Ryan Payton, the head of the game studio Camouflaj, has worked on the Metal Gear Solid and Halo series. He says he had to balance the financial rigours of game development with his personal desire to explore a mature topic while crafting the mobile game Republique, in which players take on the role of a hacker guiding a woman through a dystopia where individuality is banned.

“My end goal is to not only make enough money to keep the business going and our 25 employees well-fed,” says Payton. “It’s also that I know, through our game, we could touch millions – if not possibly tens of millions – of people in all parts of the world and get them to think seriously about surveillance infrastructures – whether they’re corporate or governmental.”

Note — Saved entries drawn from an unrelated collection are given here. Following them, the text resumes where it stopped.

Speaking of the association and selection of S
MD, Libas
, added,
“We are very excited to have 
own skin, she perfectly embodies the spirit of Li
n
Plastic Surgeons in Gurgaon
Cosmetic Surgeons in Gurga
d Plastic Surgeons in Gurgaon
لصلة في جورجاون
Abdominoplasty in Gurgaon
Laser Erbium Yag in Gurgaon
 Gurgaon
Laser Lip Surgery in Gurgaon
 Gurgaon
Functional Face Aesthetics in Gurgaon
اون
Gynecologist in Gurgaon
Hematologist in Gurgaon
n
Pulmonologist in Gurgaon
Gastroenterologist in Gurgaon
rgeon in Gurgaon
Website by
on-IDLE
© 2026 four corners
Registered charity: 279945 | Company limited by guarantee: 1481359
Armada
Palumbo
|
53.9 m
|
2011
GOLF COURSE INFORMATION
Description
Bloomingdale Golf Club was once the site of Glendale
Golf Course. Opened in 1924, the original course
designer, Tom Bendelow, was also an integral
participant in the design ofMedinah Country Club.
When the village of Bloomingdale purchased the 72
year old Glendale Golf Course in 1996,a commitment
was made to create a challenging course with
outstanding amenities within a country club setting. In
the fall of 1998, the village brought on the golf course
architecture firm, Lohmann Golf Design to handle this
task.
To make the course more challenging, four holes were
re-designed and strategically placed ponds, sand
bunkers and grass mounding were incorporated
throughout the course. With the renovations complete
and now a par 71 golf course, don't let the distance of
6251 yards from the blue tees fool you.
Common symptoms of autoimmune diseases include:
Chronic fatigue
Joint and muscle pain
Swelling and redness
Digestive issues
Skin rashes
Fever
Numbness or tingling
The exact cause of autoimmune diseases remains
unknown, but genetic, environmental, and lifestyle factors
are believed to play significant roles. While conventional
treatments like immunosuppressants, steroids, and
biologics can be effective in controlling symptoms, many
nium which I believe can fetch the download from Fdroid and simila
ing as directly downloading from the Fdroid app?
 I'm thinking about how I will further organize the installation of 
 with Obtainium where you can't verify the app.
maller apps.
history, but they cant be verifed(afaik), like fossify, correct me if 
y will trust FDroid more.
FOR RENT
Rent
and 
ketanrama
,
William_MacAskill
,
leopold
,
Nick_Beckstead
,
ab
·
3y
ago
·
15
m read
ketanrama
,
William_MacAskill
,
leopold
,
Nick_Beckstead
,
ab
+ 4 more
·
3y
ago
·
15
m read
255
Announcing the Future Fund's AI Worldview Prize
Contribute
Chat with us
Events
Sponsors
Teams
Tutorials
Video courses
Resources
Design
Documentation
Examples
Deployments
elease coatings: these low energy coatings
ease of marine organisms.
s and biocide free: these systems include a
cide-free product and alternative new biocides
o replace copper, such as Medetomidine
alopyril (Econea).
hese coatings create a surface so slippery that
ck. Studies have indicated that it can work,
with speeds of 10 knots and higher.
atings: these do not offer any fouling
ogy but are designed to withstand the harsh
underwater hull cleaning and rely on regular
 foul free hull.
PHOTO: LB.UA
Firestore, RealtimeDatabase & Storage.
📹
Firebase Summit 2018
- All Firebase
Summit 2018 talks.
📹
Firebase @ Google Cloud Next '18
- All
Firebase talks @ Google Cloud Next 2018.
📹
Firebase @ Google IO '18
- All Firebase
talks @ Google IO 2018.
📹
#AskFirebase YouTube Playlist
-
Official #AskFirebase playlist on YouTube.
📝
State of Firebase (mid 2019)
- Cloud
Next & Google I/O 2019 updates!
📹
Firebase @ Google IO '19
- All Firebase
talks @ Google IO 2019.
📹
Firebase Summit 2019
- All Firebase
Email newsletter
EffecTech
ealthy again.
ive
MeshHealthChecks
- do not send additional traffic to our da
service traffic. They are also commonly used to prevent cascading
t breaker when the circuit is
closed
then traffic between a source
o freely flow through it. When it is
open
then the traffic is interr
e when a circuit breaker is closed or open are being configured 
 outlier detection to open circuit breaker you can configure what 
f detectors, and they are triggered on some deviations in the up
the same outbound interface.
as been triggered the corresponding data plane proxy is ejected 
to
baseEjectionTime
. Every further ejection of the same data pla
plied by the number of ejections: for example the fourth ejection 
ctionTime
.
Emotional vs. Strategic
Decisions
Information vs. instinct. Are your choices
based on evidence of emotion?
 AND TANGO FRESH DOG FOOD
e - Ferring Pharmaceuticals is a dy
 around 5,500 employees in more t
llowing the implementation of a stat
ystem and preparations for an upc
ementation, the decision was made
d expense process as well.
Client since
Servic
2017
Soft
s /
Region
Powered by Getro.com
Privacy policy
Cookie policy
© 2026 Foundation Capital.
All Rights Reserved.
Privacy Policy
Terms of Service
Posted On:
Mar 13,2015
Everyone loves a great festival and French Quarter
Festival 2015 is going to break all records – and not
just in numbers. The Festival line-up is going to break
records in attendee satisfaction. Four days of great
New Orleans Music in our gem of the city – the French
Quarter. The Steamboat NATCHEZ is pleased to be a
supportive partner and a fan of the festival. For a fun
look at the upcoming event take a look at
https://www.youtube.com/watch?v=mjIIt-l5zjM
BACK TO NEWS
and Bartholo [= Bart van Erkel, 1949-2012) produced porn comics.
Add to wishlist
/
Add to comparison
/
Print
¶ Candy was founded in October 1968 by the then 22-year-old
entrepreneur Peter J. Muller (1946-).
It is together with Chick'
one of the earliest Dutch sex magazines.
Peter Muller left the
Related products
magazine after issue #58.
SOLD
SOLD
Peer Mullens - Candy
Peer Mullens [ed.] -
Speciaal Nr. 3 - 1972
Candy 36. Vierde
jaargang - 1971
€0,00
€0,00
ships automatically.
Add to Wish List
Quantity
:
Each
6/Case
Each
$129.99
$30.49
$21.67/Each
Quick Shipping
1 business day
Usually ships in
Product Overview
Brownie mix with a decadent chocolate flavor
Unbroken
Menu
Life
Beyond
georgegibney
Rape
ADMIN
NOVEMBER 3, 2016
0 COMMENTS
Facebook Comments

While indie games have long been the biggest sector of the industry that tackles sociopolitical topics such as diversity, personal freedom and mental health, developers at PAX Prime say that line of thinking has come to many mainstream games in recent years. They point to The Last of Us and The Walking Dead: The Game as examples of titles that have successfully taken such risks.

Toiya Kristen Finley, a writer who recently worked on a mobile game called Fat Chicken, which lightheartedly looks at the issue of factory farming, says the most difficult topic for game designers to confront has been sexual abuse. She chastised the PlayStation 3 game Beyond: Two Souls for limiting interactivity during a scene that dealt with a sexual assault at a bar.

“I’m not saying you can’t have that content, but I think it’s a problem when it’s shortcut character development,” says Finely. “It’s often used to toughen a character up, but it just doesn’t work that way. When you experience trauma, it can take years of healing. It’s a long process. It’s disrespecting to the character and players who’ve been through that, as well.”

Ultimately, designers such as Qais Fulton, who has worked on such games as Crimson Dragon and Marlow Briggs and the Mask of Death, believes there's room in the cloud and on hard drives for all types of titles and hopes to bridge the divide between not-so-serious and more thoughtful games.

“I think the resistance to mature storytelling in games is coming from a place of concern,” says Fulton. “It doesn’t mean mature games preclude juvenile games.”